Applications that consume Winsock2 calls for communication can be accelerated by SuperSockets without modifying the application binaries. For details, please refer to Section 2, “Make Generic Windows Applications use SuperSockets”.

2.9.2. Native SISCI Applications

Native SISCI applications use the SISCI API to use the PCI Express hardware features like transparent remote memory access, DMA transfers or remote interrupts. The SISCI library sisci_api.dll is installed on all Cluster Nodes by default. Any application that uses the SISCI API will be able use the PCI Express interconnect immediately when the network is configured and operational.

To compile and link SISCI applications, select the Development feature from the MSI graphical interface for installation.

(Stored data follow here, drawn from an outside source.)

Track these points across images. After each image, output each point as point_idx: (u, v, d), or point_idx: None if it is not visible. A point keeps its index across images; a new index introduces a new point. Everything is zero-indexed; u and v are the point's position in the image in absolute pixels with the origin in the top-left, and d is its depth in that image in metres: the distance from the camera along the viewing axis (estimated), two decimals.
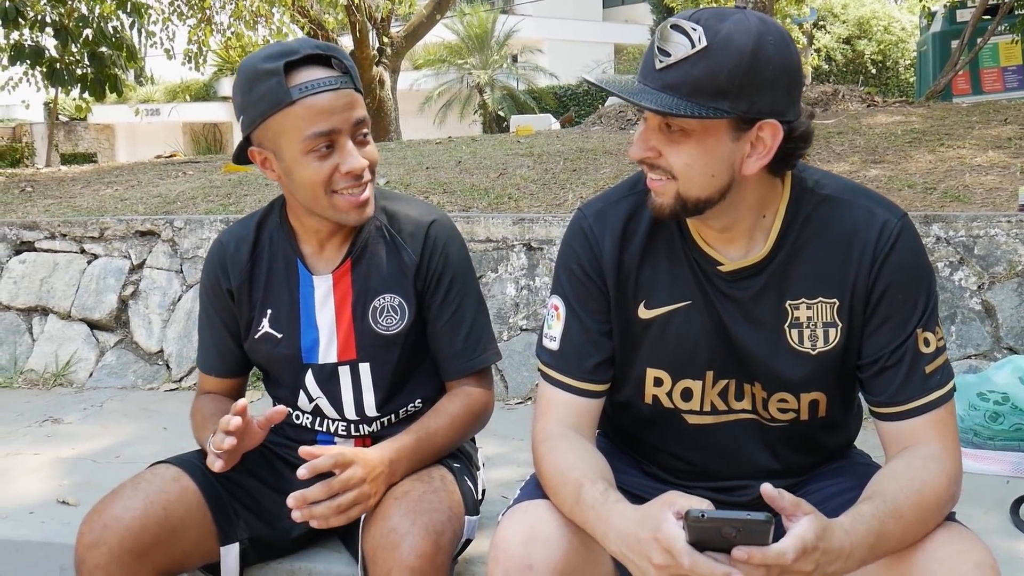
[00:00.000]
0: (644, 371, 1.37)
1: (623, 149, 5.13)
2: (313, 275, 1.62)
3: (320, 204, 1.51)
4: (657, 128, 1.22)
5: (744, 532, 1.01)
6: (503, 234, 3.26)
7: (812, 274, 1.29)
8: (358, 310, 1.61)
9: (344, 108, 1.47)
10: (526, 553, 1.19)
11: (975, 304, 2.77)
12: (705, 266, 1.32)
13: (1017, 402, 2.27)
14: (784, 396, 1.33)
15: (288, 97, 1.44)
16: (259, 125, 1.48)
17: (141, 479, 1.52)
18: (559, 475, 1.25)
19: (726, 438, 1.38)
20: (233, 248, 1.65)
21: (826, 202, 1.29)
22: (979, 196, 3.50)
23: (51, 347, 3.55)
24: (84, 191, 5.31)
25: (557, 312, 1.39)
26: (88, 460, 2.52)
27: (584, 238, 1.37)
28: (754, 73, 1.15)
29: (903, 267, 1.26)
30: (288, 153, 1.48)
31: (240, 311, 1.66)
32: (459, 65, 23.29)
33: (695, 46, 1.15)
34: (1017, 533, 1.86)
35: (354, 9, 10.42)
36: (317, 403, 1.66)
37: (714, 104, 1.16)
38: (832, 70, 19.51)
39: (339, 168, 1.47)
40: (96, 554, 1.43)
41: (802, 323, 1.29)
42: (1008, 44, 8.52)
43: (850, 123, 5.37)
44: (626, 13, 28.87)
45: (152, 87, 25.21)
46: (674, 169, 1.21)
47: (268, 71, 1.44)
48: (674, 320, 1.34)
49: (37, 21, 7.71)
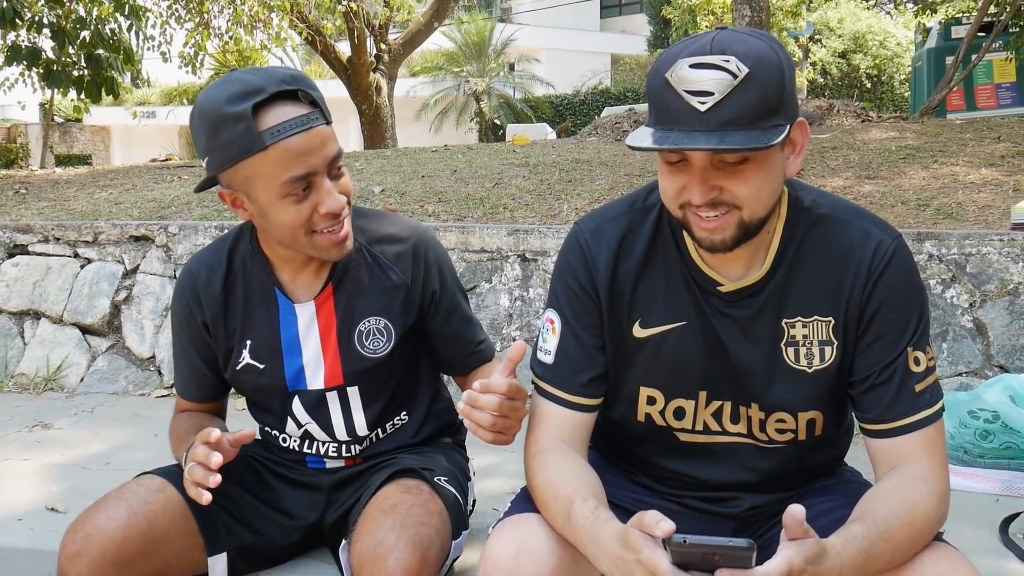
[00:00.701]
0: (637, 389, 1.37)
1: (618, 160, 5.14)
2: (295, 303, 1.59)
3: (299, 243, 1.47)
4: (709, 166, 1.17)
5: (727, 557, 1.00)
6: (497, 244, 3.26)
7: (808, 292, 1.29)
8: (344, 335, 1.59)
9: (319, 147, 1.41)
10: (516, 567, 1.20)
11: (967, 322, 2.78)
12: (705, 286, 1.32)
13: (1007, 420, 2.27)
14: (782, 416, 1.33)
15: (260, 143, 1.37)
16: (228, 169, 1.42)
17: (125, 490, 1.51)
18: (551, 491, 1.25)
19: (718, 455, 1.38)
20: (205, 278, 1.61)
21: (822, 221, 1.30)
22: (972, 214, 3.52)
23: (42, 351, 3.54)
24: (78, 194, 5.30)
25: (552, 326, 1.39)
26: (78, 466, 2.51)
27: (580, 253, 1.37)
28: (790, 82, 1.17)
29: (896, 286, 1.27)
30: (263, 197, 1.42)
31: (217, 342, 1.62)
32: (456, 73, 23.32)
33: (737, 76, 1.12)
34: (1006, 552, 1.86)
35: (352, 15, 10.44)
36: (307, 428, 1.65)
37: (772, 123, 1.15)
38: (828, 84, 19.60)
39: (317, 209, 1.43)
40: (78, 564, 1.42)
41: (798, 341, 1.30)
42: (1002, 61, 8.58)
43: (845, 138, 5.40)
44: (623, 23, 28.98)
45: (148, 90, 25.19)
46: (742, 199, 1.18)
47: (236, 115, 1.36)
48: (669, 340, 1.33)
49: (34, 22, 7.70)
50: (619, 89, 21.63)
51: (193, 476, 1.40)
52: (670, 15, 17.61)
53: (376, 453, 1.68)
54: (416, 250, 1.61)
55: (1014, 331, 2.74)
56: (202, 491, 1.40)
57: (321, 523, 1.70)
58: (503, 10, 27.84)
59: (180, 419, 1.70)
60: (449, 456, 1.72)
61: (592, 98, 21.81)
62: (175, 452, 1.63)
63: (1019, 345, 2.72)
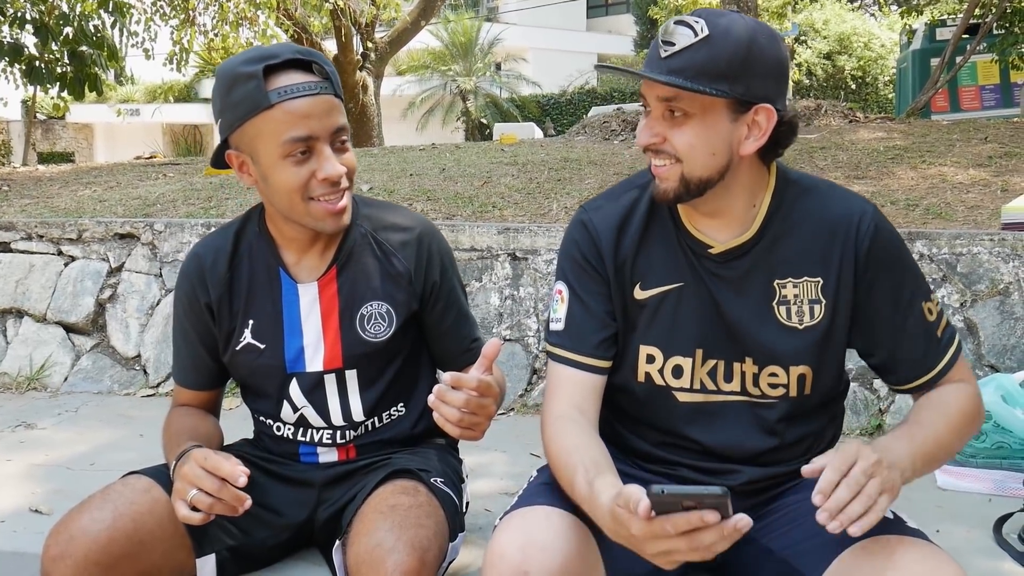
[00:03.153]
0: (638, 348, 1.44)
1: (607, 159, 5.14)
2: (297, 283, 1.60)
3: (296, 210, 1.50)
4: (661, 116, 1.32)
5: (703, 505, 1.05)
6: (487, 243, 3.24)
7: (797, 255, 1.39)
8: (346, 318, 1.60)
9: (323, 114, 1.46)
10: (523, 559, 1.21)
11: (957, 321, 2.79)
12: (697, 250, 1.42)
13: (1000, 420, 2.27)
14: (774, 370, 1.40)
15: (267, 100, 1.42)
16: (237, 128, 1.47)
17: (110, 490, 1.48)
18: (564, 457, 1.32)
19: (716, 418, 1.43)
20: (210, 260, 1.62)
21: (807, 192, 1.43)
22: (961, 213, 3.53)
23: (25, 350, 3.49)
24: (62, 191, 5.25)
25: (561, 296, 1.47)
26: (62, 467, 2.47)
27: (584, 229, 1.47)
28: (750, 60, 1.28)
29: (887, 249, 1.39)
30: (265, 157, 1.46)
31: (219, 324, 1.63)
32: (443, 72, 23.26)
33: (698, 35, 1.27)
34: (1000, 552, 1.86)
35: (339, 13, 10.39)
36: (302, 412, 1.64)
37: (715, 86, 1.27)
38: (813, 84, 19.68)
39: (316, 174, 1.46)
40: (61, 567, 1.39)
41: (789, 300, 1.40)
42: (987, 63, 8.64)
43: (833, 138, 5.41)
44: (610, 23, 29.01)
45: (132, 87, 24.98)
46: (678, 150, 1.32)
47: (247, 74, 1.43)
48: (667, 300, 1.42)
49: (17, 18, 7.62)
50: (606, 89, 21.63)
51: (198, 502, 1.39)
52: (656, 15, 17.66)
53: (372, 443, 1.67)
54: (420, 240, 1.63)
55: (1004, 331, 2.74)
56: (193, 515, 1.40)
57: (311, 522, 1.67)
58: (490, 9, 27.80)
59: (175, 417, 1.68)
60: (443, 458, 1.71)
61: (579, 98, 21.81)
62: (166, 452, 1.60)
63: (1009, 344, 2.73)
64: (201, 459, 1.41)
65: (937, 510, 2.07)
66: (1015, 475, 2.21)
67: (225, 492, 1.39)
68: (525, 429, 2.81)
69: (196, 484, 1.39)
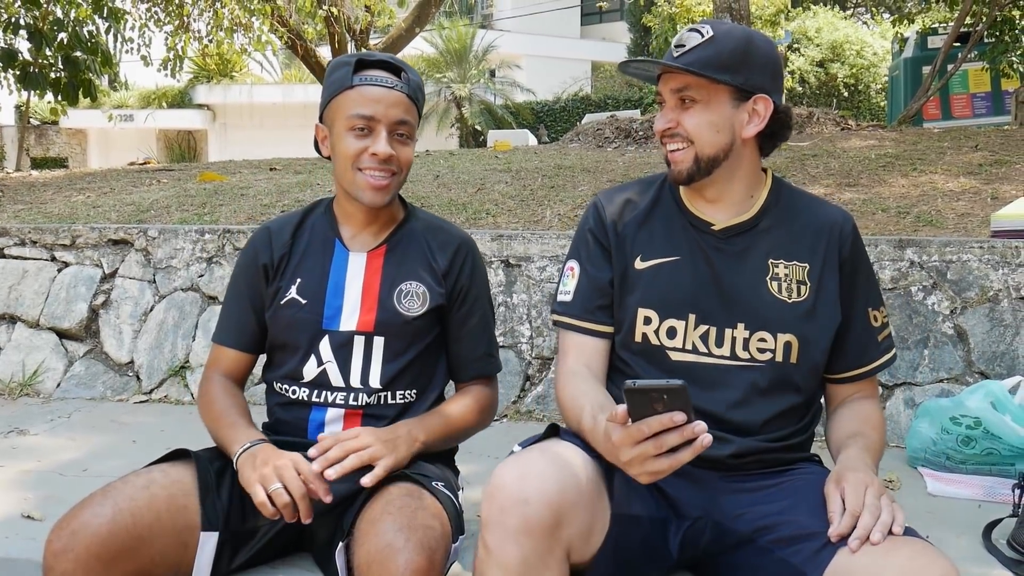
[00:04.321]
0: (636, 311, 1.60)
1: (601, 166, 5.15)
2: (349, 252, 1.79)
3: (347, 177, 1.72)
4: (674, 106, 1.57)
5: (669, 399, 1.23)
6: (481, 250, 3.24)
7: (789, 241, 1.60)
8: (385, 288, 1.76)
9: (389, 104, 1.69)
10: (521, 488, 1.29)
11: (947, 328, 2.80)
12: (700, 227, 1.62)
13: (989, 427, 2.29)
14: (763, 335, 1.57)
15: (349, 82, 1.70)
16: (327, 106, 1.74)
17: (111, 487, 1.53)
18: (570, 401, 1.54)
19: (705, 379, 1.56)
20: (277, 228, 1.84)
21: (799, 196, 1.68)
22: (951, 221, 3.55)
23: (18, 356, 3.48)
24: (55, 197, 5.24)
25: (573, 272, 1.68)
26: (54, 473, 2.47)
27: (596, 210, 1.70)
28: (748, 56, 1.54)
29: (860, 255, 1.63)
30: (336, 128, 1.72)
31: (271, 282, 1.80)
32: (437, 78, 23.27)
33: (704, 36, 1.54)
34: (989, 558, 1.87)
35: (333, 20, 10.41)
36: (325, 368, 1.75)
37: (718, 75, 1.52)
38: (806, 92, 19.75)
39: (368, 149, 1.69)
40: (63, 560, 1.44)
41: (780, 278, 1.59)
42: (978, 71, 8.68)
43: (825, 146, 5.44)
44: (604, 31, 29.07)
45: (126, 93, 24.94)
46: (689, 131, 1.55)
47: (344, 62, 1.72)
48: (664, 269, 1.61)
49: (11, 23, 7.61)
50: (599, 96, 21.68)
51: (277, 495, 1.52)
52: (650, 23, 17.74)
53: (378, 416, 1.74)
54: (459, 248, 1.83)
55: (994, 338, 2.76)
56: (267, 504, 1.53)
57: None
58: (484, 16, 27.85)
59: (218, 390, 1.79)
60: (440, 466, 1.76)
61: (573, 104, 21.85)
62: (217, 425, 1.72)
63: (999, 351, 2.75)
64: (299, 462, 1.55)
65: (927, 516, 2.08)
66: (1004, 481, 2.22)
67: (305, 503, 1.52)
68: (519, 435, 2.80)
69: (285, 481, 1.52)
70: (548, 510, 1.28)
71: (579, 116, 16.94)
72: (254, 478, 1.53)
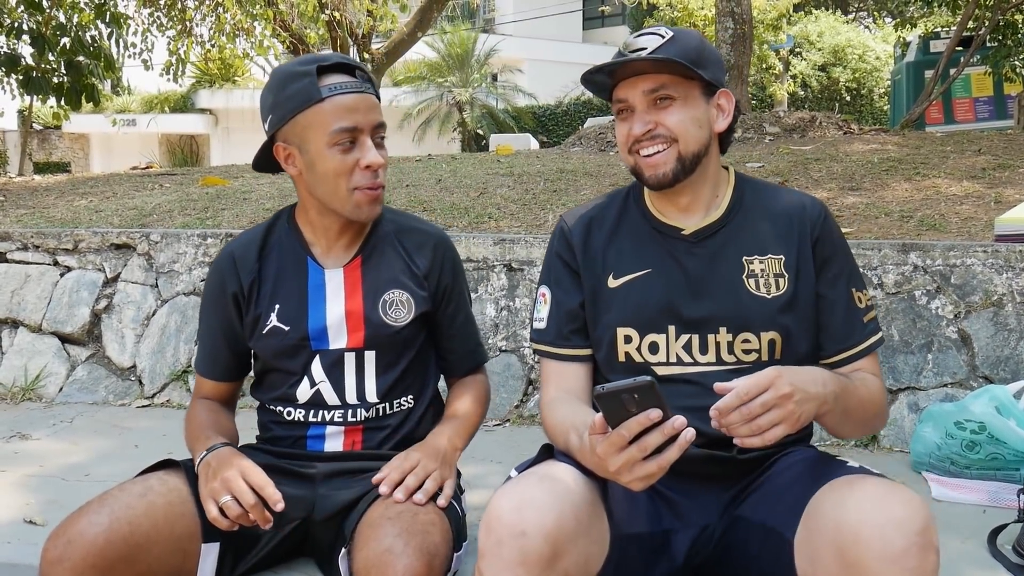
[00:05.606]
0: (615, 331, 1.58)
1: (603, 170, 5.15)
2: (324, 269, 1.73)
3: (339, 195, 1.63)
4: (648, 107, 1.52)
5: (640, 398, 1.20)
6: (484, 254, 3.25)
7: (761, 235, 1.58)
8: (369, 300, 1.71)
9: (367, 110, 1.62)
10: (519, 519, 1.26)
11: (951, 333, 2.79)
12: (669, 233, 1.59)
13: (994, 431, 2.28)
14: (747, 336, 1.54)
15: (319, 94, 1.59)
16: (288, 121, 1.62)
17: (107, 495, 1.52)
18: (557, 425, 1.51)
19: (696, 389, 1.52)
20: (241, 252, 1.75)
21: (763, 187, 1.66)
22: (955, 225, 3.54)
23: (20, 360, 3.48)
24: (58, 201, 5.24)
25: (545, 298, 1.65)
26: (56, 478, 2.46)
27: (561, 234, 1.66)
28: (706, 52, 1.54)
29: (833, 238, 1.59)
30: (314, 146, 1.61)
31: (247, 311, 1.74)
32: (439, 83, 23.29)
33: (664, 37, 1.51)
34: (994, 563, 1.86)
35: (335, 25, 10.43)
36: (319, 388, 1.71)
37: (697, 69, 1.49)
38: (808, 96, 19.76)
39: (359, 162, 1.61)
40: (59, 570, 1.42)
41: (757, 274, 1.56)
42: (980, 75, 8.68)
43: (827, 150, 5.43)
44: (605, 35, 29.08)
45: (129, 97, 24.98)
46: (673, 129, 1.51)
47: (302, 72, 1.60)
48: (637, 284, 1.58)
49: (14, 28, 7.62)
50: (601, 101, 21.66)
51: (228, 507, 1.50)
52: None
53: (378, 429, 1.72)
54: (437, 246, 1.78)
55: (998, 342, 2.75)
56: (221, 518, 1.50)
57: (307, 523, 1.68)
58: (486, 21, 27.87)
59: (198, 409, 1.78)
60: None
61: (575, 109, 21.86)
62: (191, 443, 1.70)
63: (1003, 356, 2.74)
64: (247, 471, 1.52)
65: None
66: (1009, 486, 2.22)
67: (257, 511, 1.50)
68: (521, 440, 2.81)
69: (234, 492, 1.49)
70: (546, 542, 1.25)
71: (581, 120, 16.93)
72: (205, 493, 1.52)
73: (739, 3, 6.52)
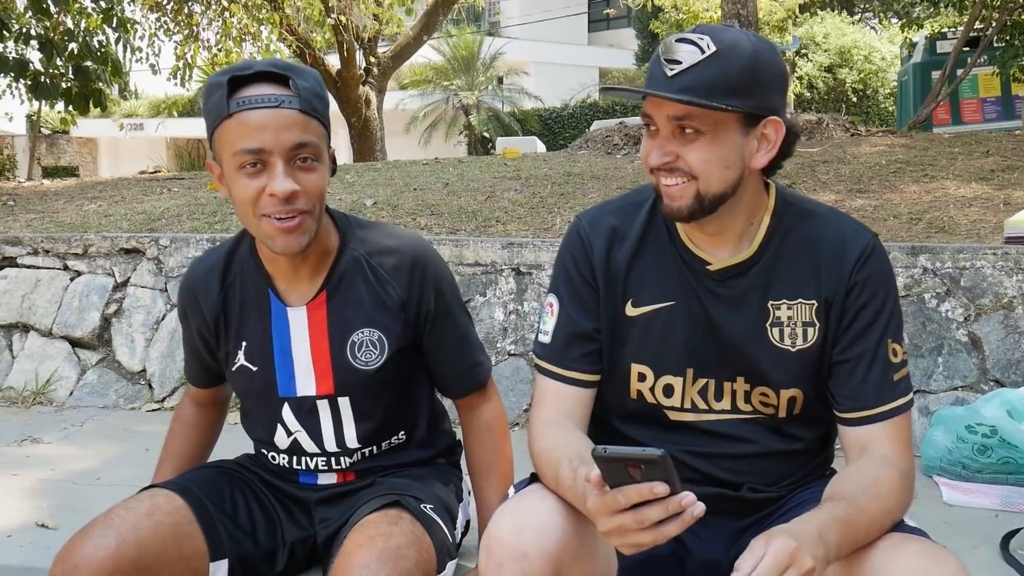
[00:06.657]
0: (629, 366, 1.44)
1: (610, 173, 5.15)
2: (287, 307, 1.57)
3: (251, 224, 1.47)
4: (671, 135, 1.31)
5: (647, 469, 1.07)
6: (492, 258, 3.25)
7: (793, 277, 1.39)
8: (335, 343, 1.56)
9: (280, 128, 1.39)
10: (519, 542, 1.21)
11: (961, 336, 2.79)
12: (695, 266, 1.41)
13: (1005, 435, 2.27)
14: (765, 391, 1.40)
15: (226, 110, 1.40)
16: (211, 138, 1.46)
17: (113, 515, 1.46)
18: (545, 454, 1.33)
19: (710, 438, 1.42)
20: (202, 286, 1.61)
21: (806, 215, 1.42)
22: (963, 227, 3.53)
23: (31, 364, 3.50)
24: (67, 206, 5.26)
25: (552, 309, 1.47)
26: (68, 482, 2.47)
27: (579, 240, 1.46)
28: (758, 74, 1.28)
29: (876, 279, 1.37)
30: (226, 168, 1.44)
31: (218, 345, 1.63)
32: (445, 86, 23.32)
33: (705, 52, 1.26)
34: (1007, 568, 1.86)
35: (341, 29, 10.43)
36: (296, 437, 1.61)
37: (727, 101, 1.25)
38: (814, 98, 19.72)
39: (266, 189, 1.41)
40: None
41: (783, 322, 1.39)
42: (988, 76, 8.65)
43: (835, 152, 5.42)
44: (611, 38, 29.09)
45: (136, 102, 25.09)
46: (693, 168, 1.30)
47: (216, 84, 1.42)
48: (659, 318, 1.42)
49: (22, 34, 7.67)
50: (607, 103, 21.66)
51: None
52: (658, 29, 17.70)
53: (371, 468, 1.65)
54: (414, 265, 1.58)
55: (1009, 345, 2.74)
56: None
57: (311, 541, 1.66)
58: (491, 24, 27.89)
59: (176, 430, 1.76)
60: (443, 478, 1.69)
61: (581, 111, 21.85)
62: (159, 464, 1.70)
63: (1014, 359, 2.73)
64: None
65: (943, 525, 2.06)
66: (1022, 490, 2.21)
67: None
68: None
69: None
70: (548, 565, 1.20)
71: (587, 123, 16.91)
72: None
73: (744, 5, 6.51)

A development project that uses the sisci_api.h interface must include 2 paths [InstallDirectory]\Dolphin Express MX\Include and [InstallDirectory]\Dolphin Express MX\Include\dis and link to the 64 Bit sisci_api.lib import library located in [InstallDirectory]\Dolphin Express MX\Lib\x64 or the 32 Bit sisci_api.lib import library located in [InstallDirectory]\Dolphin Express MX\Lib\x86.

Several examples are installed at: [InstallDirectory]\Dolphin Express MX\Examples Some of them have build dependencies other than sisci_api.h and sisci_api.lib. The dependencies are located in [InstallDirectory]\Dolphin Express MX\Examples\include and [InstallDirectory]\Dolphin Express MX\Examples\lib.

Note

The samples shipped are shared by several silicon technologies and operating systems. Define the compile macros ADAPTER_IS_MX and OS_IS_WINDOWS.